Chappell starts each day by listening to her interviews with the players and coaches from the day before the game and preparing questions and the angle of the story for the upcoming game broadcast.
She arrives at the Nationals Clubhouse, which houses the locker room and coaches’ offices, at 3 p.m., and by 3:20 p.m., she starts interviewing players. From 4:20 p.m. to 6:30 p.m., she and other members of the media have a press conference with Nationals manager Davey Martinez before Chappell finalizes her story for the pre-game show on MASN. By first pitch at 7:05 p.m., she gives her producer her story then sits in the National’s dugout with the cameras ready.
Covering the Nationals, Chappell has faced criticism and discrimination as a woman in the sports industry, she said.
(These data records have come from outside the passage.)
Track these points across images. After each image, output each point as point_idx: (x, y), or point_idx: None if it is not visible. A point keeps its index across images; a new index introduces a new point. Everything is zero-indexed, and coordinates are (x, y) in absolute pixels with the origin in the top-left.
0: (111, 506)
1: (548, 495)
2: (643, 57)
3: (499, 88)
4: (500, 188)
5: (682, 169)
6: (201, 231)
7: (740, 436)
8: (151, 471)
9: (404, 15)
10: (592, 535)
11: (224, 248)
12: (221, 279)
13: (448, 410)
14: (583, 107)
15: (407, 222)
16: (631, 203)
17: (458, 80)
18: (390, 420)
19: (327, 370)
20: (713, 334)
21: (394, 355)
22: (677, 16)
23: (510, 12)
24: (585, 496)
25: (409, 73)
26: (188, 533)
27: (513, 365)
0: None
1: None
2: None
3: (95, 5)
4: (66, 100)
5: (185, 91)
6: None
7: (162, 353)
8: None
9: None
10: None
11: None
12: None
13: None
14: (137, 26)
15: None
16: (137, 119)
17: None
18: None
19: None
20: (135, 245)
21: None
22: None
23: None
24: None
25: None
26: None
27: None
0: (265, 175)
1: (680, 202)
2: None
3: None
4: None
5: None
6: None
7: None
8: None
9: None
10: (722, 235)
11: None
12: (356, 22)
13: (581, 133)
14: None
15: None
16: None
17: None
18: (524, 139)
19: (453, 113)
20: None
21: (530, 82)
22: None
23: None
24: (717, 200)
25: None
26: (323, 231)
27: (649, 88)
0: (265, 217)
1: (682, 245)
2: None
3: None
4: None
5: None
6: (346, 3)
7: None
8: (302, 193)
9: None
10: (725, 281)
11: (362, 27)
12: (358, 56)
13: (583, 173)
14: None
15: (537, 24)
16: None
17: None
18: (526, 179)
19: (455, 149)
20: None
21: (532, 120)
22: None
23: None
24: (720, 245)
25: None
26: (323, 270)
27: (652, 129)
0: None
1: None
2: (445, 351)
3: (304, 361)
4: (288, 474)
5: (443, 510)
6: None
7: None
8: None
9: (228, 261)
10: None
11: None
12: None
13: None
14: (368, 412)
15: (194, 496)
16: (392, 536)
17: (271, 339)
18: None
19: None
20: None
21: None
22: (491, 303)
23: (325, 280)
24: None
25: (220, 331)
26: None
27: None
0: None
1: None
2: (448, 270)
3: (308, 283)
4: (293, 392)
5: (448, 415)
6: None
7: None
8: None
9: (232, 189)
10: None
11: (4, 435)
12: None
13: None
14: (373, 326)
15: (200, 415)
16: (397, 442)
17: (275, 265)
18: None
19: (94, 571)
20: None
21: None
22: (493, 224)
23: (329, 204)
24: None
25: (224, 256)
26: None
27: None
Most of the hate comes from other women commenting on how she dresses or how she lacks baseball knowledge, she said. In these instances, she tries to focus on the positive, a lesson she learned from her mom.
“There’s no way you can avoid it; we [female sports reporters] are just in a position where we’re going to get it,” Chappell said. “You have to look at it as a 90-10 rule. If 90% is pretty positive, then the other 10% just has their own agenda. But if someone is questioning your knowledge of the game or not liking the report, then that is how you can try and change their mind.”
Dealing with this discrimination, Chappell also draws on lessons she learned years ago at Whitman. She remembers making close friends, learning from good teachers and performing every Friday in front of the whole school with the Poms team. But most importantly, she recalls the atmosphere of kindness and carries that attitude with her.
“Be kind to people, that was one thing at Whitman,” Chappell said. “I just tried to talk to everyone and have a lot of different friends. High school is hard enough — just be nice.”
Now, Chappell is covering the Nats’ postseason for TBS. Chappell covered the Nationals vs. Dodgers series, which led to an on-field interview with second baseman Howie Kendrick after. His heroic grand slam won the game and led the Nats to the National League Central Series for the first time since the franchise moved to D.C. After the victory, dances erupted in the Nats’ dugout.
“For me to come home, work at a great network with amazing people and cover my hometown team: this is my dream job,” Chappell said.